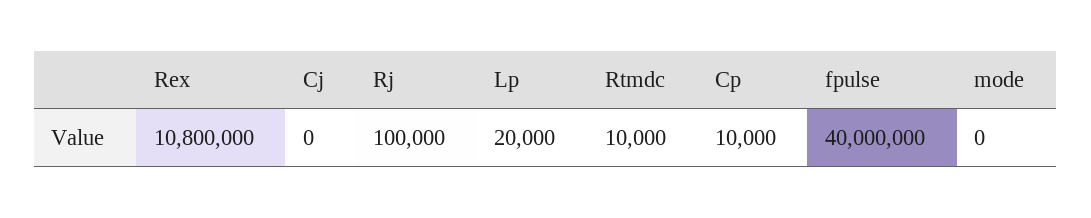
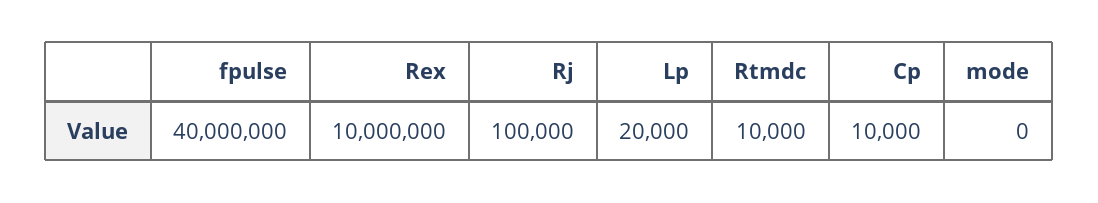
Rex: 10800000 -> 10000000
Cj: 0 -> none

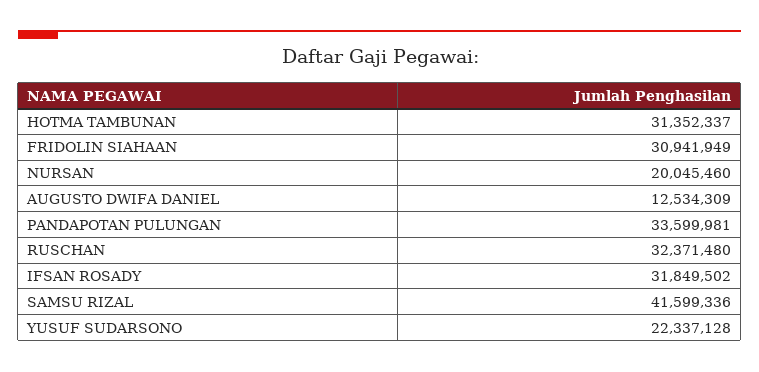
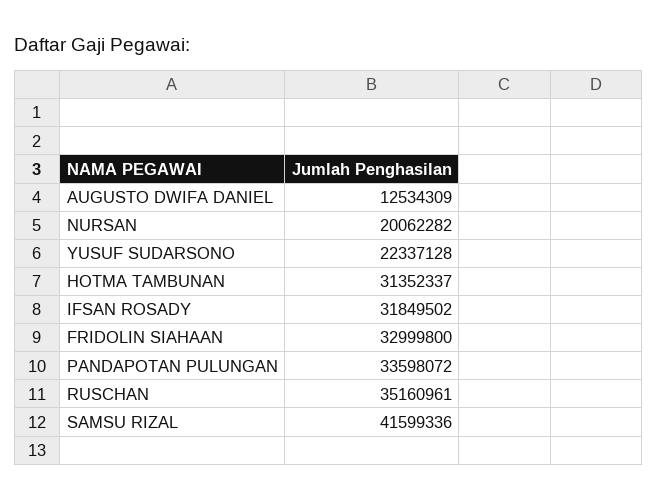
FRIDOLIN SIAHAAN: 30941949 -> 32999800
NURSAN: 20045460 -> 20062282
PANDAPOTAN PULUNGAN: 33599981 -> 33598072
RUSCHAN: 32371480 -> 35160961

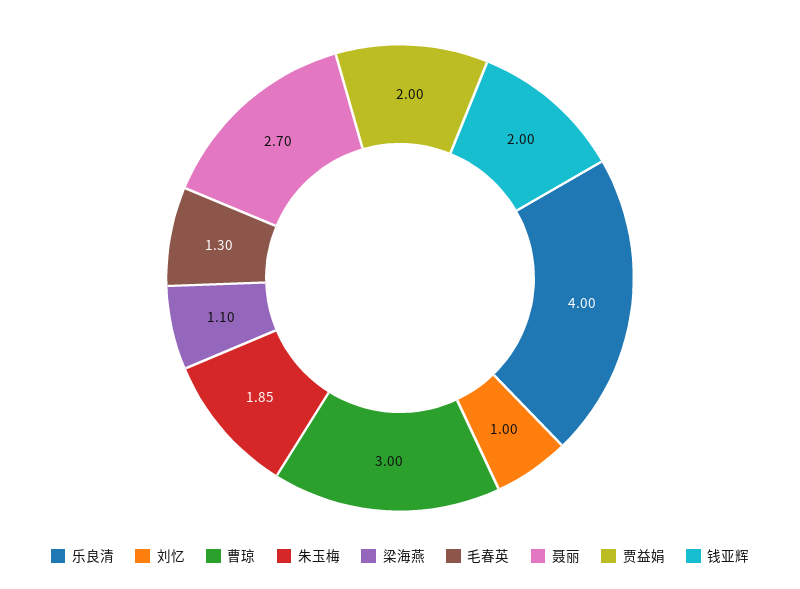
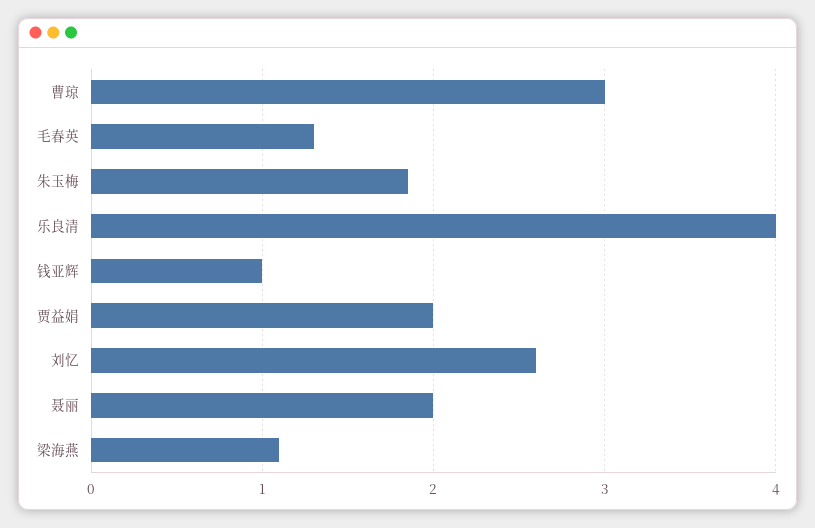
刘忆: 1 -> 2.6
聂丽: 2.7 -> 2
钱亚辉: 2 -> 1

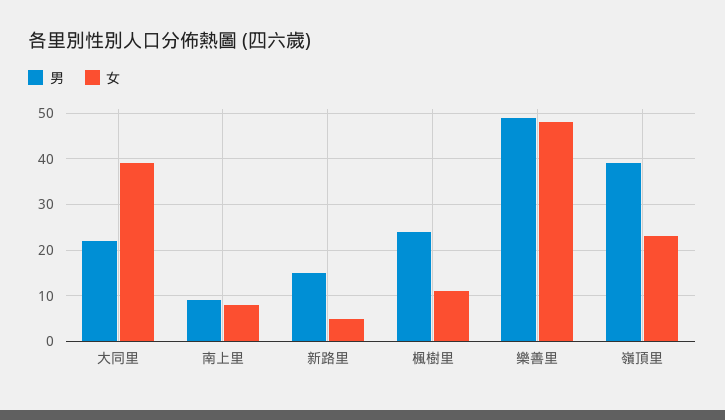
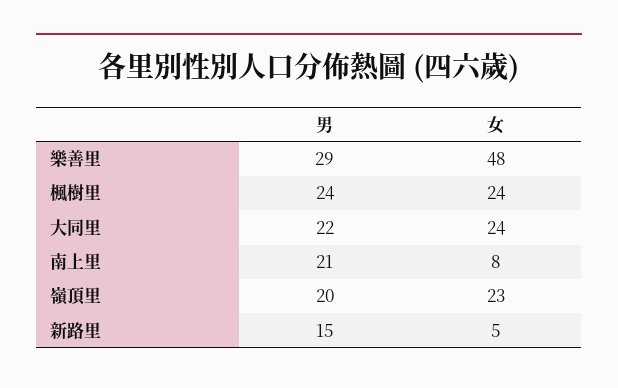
女, 大同里: 40 -> 24
男, 南上里: 10 -> 21
女, 楓樹里: 10 -> 24
男, 樂善里: 50 -> 29
男, 嶺頂里: 40 -> 20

_ _ _

## TASK OBJECTIVE
Word for word, retype the lines from the one that contains "FRIDOLIN SIAHAAN: 30941949 -> 32999800" through the final line of the data, both ends included, excluding pictures.

## SOLUTION TO THIS EXERCISE
FRIDOLIN SIAHAAN: 30941949 -> 32999800
NURSAN: 20045460 -> 20062282
PANDAPOTAN PULUNGAN: 33599981 -> 33598072
RUSCHAN: 32371480 -> 35160961

刘忆: 1 -> 2.6
聂丽: 2.7 -> 2
钱亚辉: 2 -> 1

女, 大同里: 40 -> 24
男, 南上里: 10 -> 21
女, 楓樹里: 10 -> 24
男, 樂善里: 50 -> 29
男, 嶺頂里: 40 -> 20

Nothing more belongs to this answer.